§ **What the task requires**
Would you give the listing again exactly, without its images?

§ **Data under study**
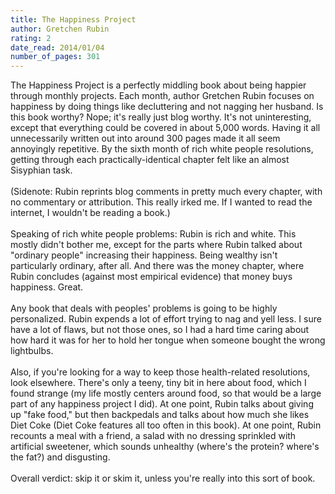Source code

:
 ```yaml
---
title: The Happiness Project
author: Gretchen Rubin
rating: 2
date_read: 2014/01/04
number_of_pages: 301
---
```


The Happiness Project is a perfectly middling book about being happier through monthly projects. Each month, author Gretchen Rubin focuses on happiness by doing things like decluttering and not nagging her husband. Is this book worthy? Nope; it's really just blog worthy. It's not uninteresting, except that everything could be covered in about 5,000 words. Having it all unnecessarily written out into around 300 pages made it all seem annoyingly repetitive. By the sixth month of rich white people resolutions, getting through each practically-identical chapter felt like an almost Sisyphian task.<br/><br/>(Sidenote: Rubin reprints blog comments in pretty much every chapter, with no commentary or attribution. This really irked me. If I wanted to read the internet, I wouldn't be reading a book.)<br/><br/>Speaking of rich white people problems: Rubin is rich and white. This mostly didn't bother me, except for the parts where Rubin talked about "ordinary people" increasing their happiness. Being wealthy isn't particularly ordinary, after all. And there was the money chapter, where Rubin concludes (against most empirical evidence) that money buys happiness. Great.<br/><br/>Any book that deals with peoples' problems is going to be highly personalized. Rubin expends a lot of effort trying to nag and yell less. I sure have a lot of flaws, but not those ones, so I had a hard time caring about how hard it was for her to hold her tongue when someone bought the wrong lightbulbs. <br/><br/>Also, if you're looking for a way to keep those health-related resolutions, look elsewhere. There's only a teeny, tiny bit in here about food, which I found strange (my life mostly centers around food, so that would be a large part of any happiness project I did). At one point, Rubin talks about giving up "fake food," but then backpedals and talks about how much she likes Diet Coke (Diet Coke features all too often in this book). At one point, Rubin recounts a meal with a friend, a salad with no dressing sprinkled with artificial sweetener, which sounds unhealthy (where's the protein? where's the fat?) and disgusting.<br/><br/>Overall verdict: skip it or skim it, unless you're really into this sort of book.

§ **Result**
Source code

:
 ```yaml
---
title: The Happiness Project
author: Gretchen Rubin
rating: 2
date_read: 2014/01/04
number_of_pages: 301
---
```


The Happiness Project is a perfectly middling book about being happier through monthly projects. Each month, author Gretchen Rubin focuses on happiness by doing things like decluttering and not nagging her husband. Is this book worthy? Nope; it's really just blog worthy. It's not uninteresting, except that everything could be covered in about 5,000 words. Having it all unnecessarily written out into around 300 pages made it all seem annoyingly repetitive. By the sixth month of rich white people resolutions, getting through each practically-identical chapter felt like an almost Sisyphian task.<br/><br/>(Sidenote: Rubin reprints blog comments in pretty much every chapter, with no commentary or attribution. This really irked me. If I wanted to read the internet, I wouldn't be reading a book.)<br/><br/>Speaking of rich white people problems: Rubin is rich and white. This mostly didn't bother me, except for the parts where Rubin talked about "ordinary people" increasing their happiness. Being wealthy isn't particularly ordinary, after all. And there was the money chapter, where Rubin concludes (against most empirical evidence) that money buys happiness. Great.<br/><br/>Any book that deals with peoples' problems is going to be highly personalized. Rubin expends a lot of effort trying to nag and yell less. I sure have a lot of flaws, but not those ones, so I had a hard time caring about how hard it was for her to hold her tongue when someone bought the wrong lightbulbs. <br/><br/>Also, if you're looking for a way to keep those health-related resolutions, look elsewhere. There's only a teeny, tiny bit in here about food, which I found strange (my life mostly centers around food, so that would be a large part of any happiness project I did). At one point, Rubin talks about giving up "fake food," but then backpedals and talks about how much she likes Diet Coke (Diet Coke features all too often in this book). At one point, Rubin recounts a meal with a friend, a salad with no dressing sprinkled with artificial sweetener, which sounds unhealthy (where's the protein? where's the fat?) and disgusting.<br/><br/>Overall verdict: skip it or skim it, unless you're really into this sort of book.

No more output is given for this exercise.